PROVIDED DATA:

<<<<

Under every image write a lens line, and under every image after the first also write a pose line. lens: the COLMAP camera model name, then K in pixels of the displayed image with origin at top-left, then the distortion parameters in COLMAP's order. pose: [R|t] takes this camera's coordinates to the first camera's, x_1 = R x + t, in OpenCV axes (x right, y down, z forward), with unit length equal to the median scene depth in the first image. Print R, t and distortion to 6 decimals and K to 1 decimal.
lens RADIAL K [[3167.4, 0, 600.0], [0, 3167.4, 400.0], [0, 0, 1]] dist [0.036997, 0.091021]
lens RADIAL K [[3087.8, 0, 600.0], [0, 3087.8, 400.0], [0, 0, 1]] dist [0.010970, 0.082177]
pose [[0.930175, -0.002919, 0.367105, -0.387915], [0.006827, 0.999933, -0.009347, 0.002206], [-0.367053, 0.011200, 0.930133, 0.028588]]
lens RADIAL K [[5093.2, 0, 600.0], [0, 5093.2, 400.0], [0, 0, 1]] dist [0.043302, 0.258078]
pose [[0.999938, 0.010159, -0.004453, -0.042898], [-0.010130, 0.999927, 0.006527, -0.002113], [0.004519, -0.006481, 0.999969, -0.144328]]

>>>>
<<<<

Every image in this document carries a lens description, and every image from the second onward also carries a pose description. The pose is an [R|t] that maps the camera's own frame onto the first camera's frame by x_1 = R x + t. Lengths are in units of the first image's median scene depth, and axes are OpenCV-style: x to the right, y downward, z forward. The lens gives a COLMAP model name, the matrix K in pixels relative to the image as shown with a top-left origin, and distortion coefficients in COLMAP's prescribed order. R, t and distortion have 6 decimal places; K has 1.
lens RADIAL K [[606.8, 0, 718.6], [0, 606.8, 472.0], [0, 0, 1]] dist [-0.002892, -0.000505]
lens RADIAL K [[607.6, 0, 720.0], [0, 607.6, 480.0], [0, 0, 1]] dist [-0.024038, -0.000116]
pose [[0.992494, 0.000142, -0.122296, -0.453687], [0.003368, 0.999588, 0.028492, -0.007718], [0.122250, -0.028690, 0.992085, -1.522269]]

>>>>
<<<<

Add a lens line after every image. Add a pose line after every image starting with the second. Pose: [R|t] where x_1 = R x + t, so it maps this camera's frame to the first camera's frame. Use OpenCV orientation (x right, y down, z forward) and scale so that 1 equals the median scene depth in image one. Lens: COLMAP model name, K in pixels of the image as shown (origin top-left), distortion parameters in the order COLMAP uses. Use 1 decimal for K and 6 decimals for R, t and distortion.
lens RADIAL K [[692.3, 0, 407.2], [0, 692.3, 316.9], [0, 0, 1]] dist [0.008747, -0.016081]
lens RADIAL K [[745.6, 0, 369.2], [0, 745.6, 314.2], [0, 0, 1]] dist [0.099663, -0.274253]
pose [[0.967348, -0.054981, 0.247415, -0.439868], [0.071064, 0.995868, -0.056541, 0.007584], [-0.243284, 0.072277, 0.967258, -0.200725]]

>>>>

PROMPT: Reproduce character for character every line starting at the one that contains "Add a lens line" and ending at the one that contains "0.072277, 0.967258, -0.200725]]", including both of those lines.

RESPONSE BOX:
Add a lens line after every image. Add a pose line after every image starting with the second. Pose: [R|t] where x_1 = R x + t, so it maps this camera's frame to the first camera's frame. Use OpenCV orientation (x right, y down, z forward) and scale so that 1 equals the median scene depth in image one. Lens: COLMAP model name, K in pixels of the image as shown (origin top-left), distortion parameters in the order COLMAP uses. Use 1 decimal for K and 6 decimals for R, t and distortion.
lens RADIAL K [[692.3, 0, 407.2], [0, 692.3, 316.9], [0, 0, 1]] dist [0.008747, -0.016081]
lens RADIAL K [[745.6, 0, 369.2], [0, 745.6, 314.2], [0, 0, 1]] dist [0.099663, -0.274253]
pose [[0.967348, -0.054981, 0.247415, -0.439868], [0.071064, 0.995868, -0.056541, 0.007584], [-0.243284, 0.072277, 0.967258, -0.200725]]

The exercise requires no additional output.